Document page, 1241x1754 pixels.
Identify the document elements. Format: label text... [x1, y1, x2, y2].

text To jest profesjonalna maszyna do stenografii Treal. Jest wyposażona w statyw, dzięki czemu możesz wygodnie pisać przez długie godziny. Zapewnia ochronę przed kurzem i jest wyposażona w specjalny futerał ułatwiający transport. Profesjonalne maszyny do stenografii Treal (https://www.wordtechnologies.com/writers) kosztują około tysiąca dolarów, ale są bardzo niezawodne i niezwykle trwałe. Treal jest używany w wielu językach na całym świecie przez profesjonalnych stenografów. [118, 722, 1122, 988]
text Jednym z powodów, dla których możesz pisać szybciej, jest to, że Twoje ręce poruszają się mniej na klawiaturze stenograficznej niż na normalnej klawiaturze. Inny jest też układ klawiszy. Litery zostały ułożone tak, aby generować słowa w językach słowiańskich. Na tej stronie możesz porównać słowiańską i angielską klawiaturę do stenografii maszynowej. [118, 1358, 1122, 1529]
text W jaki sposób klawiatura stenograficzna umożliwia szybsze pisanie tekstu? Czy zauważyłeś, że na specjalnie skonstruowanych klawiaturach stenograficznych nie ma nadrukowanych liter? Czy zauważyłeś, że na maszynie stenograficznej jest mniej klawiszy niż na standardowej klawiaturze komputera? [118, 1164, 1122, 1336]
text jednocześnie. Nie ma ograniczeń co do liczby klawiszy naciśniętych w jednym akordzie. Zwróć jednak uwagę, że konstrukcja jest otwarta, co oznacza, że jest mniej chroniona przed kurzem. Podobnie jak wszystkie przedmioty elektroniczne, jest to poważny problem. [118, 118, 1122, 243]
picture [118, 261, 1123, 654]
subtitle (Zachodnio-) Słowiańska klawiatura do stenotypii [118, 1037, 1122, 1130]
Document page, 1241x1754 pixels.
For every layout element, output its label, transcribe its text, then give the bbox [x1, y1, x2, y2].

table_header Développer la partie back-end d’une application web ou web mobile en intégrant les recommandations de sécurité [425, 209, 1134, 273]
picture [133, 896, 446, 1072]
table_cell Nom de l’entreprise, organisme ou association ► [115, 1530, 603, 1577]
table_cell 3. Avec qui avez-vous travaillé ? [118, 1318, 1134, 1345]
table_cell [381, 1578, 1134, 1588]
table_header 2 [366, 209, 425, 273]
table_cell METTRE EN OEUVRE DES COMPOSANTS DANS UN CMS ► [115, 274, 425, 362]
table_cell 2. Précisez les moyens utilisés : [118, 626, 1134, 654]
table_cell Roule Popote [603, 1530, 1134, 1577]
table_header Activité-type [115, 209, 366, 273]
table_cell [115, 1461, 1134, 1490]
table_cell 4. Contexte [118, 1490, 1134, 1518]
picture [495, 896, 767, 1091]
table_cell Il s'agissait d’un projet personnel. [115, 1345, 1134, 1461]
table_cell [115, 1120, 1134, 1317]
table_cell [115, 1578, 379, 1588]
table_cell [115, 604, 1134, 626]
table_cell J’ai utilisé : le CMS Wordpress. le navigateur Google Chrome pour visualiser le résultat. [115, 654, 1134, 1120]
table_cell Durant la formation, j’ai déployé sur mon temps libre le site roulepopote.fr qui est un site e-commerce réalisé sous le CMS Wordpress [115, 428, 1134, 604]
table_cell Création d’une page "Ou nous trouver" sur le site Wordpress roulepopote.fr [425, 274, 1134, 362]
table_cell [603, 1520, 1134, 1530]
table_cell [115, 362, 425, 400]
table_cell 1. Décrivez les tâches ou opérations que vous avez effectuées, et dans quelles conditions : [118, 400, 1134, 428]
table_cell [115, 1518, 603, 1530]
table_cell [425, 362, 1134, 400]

§ **What you need to do**:
Can you reproduce all of the material above line for line, with no changes?

§ **Finished exercise**:
Document page, 1241x1754 pixels.
Identify the document elements. Format: label text... [x1, y1, x2, y2].

text To jest profesjonalna maszyna do stenografii Treal. Jest wyposażona w statyw, dzięki czemu możesz wygodnie pisać przez długie godziny. Zapewnia ochronę przed kurzem i jest wyposażona w specjalny futerał ułatwiający transport. Profesjonalne maszyny do stenografii Treal (https://www.wordtechnologies.com/writers) kosztują około tysiąca dolarów, ale są bardzo niezawodne i niezwykle trwałe. Treal jest używany w wielu językach na całym świecie przez profesjonalnych stenografów. [118, 722, 1122, 988]
text Jednym z powodów, dla których możesz pisać szybciej, jest to, że Twoje ręce poruszają się mniej na klawiaturze stenograficznej niż na normalnej klawiaturze. Inny jest też układ klawiszy. Litery zostały ułożone tak, aby generować słowa w językach słowiańskich. Na tej stronie możesz porównać słowiańską i angielską klawiaturę do stenografii maszynowej. [118, 1358, 1122, 1529]
text W jaki sposób klawiatura stenograficzna umożliwia szybsze pisanie tekstu? Czy zauważyłeś, że na specjalnie skonstruowanych klawiaturach stenograficznych nie ma nadrukowanych liter? Czy zauważyłeś, że na maszynie stenograficznej jest mniej klawiszy niż na standardowej klawiaturze komputera? [118, 1164, 1122, 1336]
text jednocześnie. Nie ma ograniczeń co do liczby klawiszy naciśniętych w jednym akordzie. Zwróć jednak uwagę, że konstrukcja jest otwarta, co oznacza, że jest mniej chroniona przed kurzem. Podobnie jak wszystkie przedmioty elektroniczne, jest to poważny problem. [118, 118, 1122, 243]
picture [118, 261, 1123, 654]
subtitle (Zachodnio-) Słowiańska klawiatura do stenotypii [118, 1037, 1122, 1130]
Document page, 1241x1754 pixels.
For every layout element, output its label, transcribe its text, then give the bbox [x1, y1, x2, y2].

table_header Développer la partie back-end d’une application web ou web mobile en intégrant les recommandations de sécurité [425, 209, 1134, 273]
picture [133, 896, 446, 1072]
table_cell Nom de l’entreprise, organisme ou association ► [115, 1530, 603, 1577]
table_cell 3. Avec qui avez-vous travaillé ? [118, 1318, 1134, 1345]
table_cell [381, 1578, 1134, 1588]
table_header 2 [366, 209, 425, 273]
table_cell METTRE EN OEUVRE DES COMPOSANTS DANS UN CMS ► [115, 274, 425, 362]
table_cell 2. Précisez les moyens utilisés : [118, 626, 1134, 654]
table_cell Roule Popote [603, 1530, 1134, 1577]
table_header Activité-type [115, 209, 366, 273]
table_cell [115, 1461, 1134, 1490]
table_cell 4. Contexte [118, 1490, 1134, 1518]
picture [495, 896, 767, 1091]
table_cell Il s'agissait d’un projet personnel. [115, 1345, 1134, 1461]
table_cell [115, 1120, 1134, 1317]
table_cell [115, 1578, 379, 1588]
table_cell [115, 604, 1134, 626]
table_cell J’ai utilisé : le CMS Wordpress. le navigateur Google Chrome pour visualiser le résultat. [115, 654, 1134, 1120]
table_cell Durant la formation, j’ai déployé sur mon temps libre le site roulepopote.fr qui est un site e-commerce réalisé sous le CMS Wordpress [115, 428, 1134, 604]
table_cell Création d’une page "Ou nous trouver" sur le site Wordpress roulepopote.fr [425, 274, 1134, 362]
table_cell [603, 1520, 1134, 1530]
table_cell [115, 362, 425, 400]
table_cell 1. Décrivez les tâches ou opérations que vous avez effectuées, et dans quelles conditions : [118, 400, 1134, 428]
table_cell [115, 1518, 603, 1530]
table_cell [425, 362, 1134, 400]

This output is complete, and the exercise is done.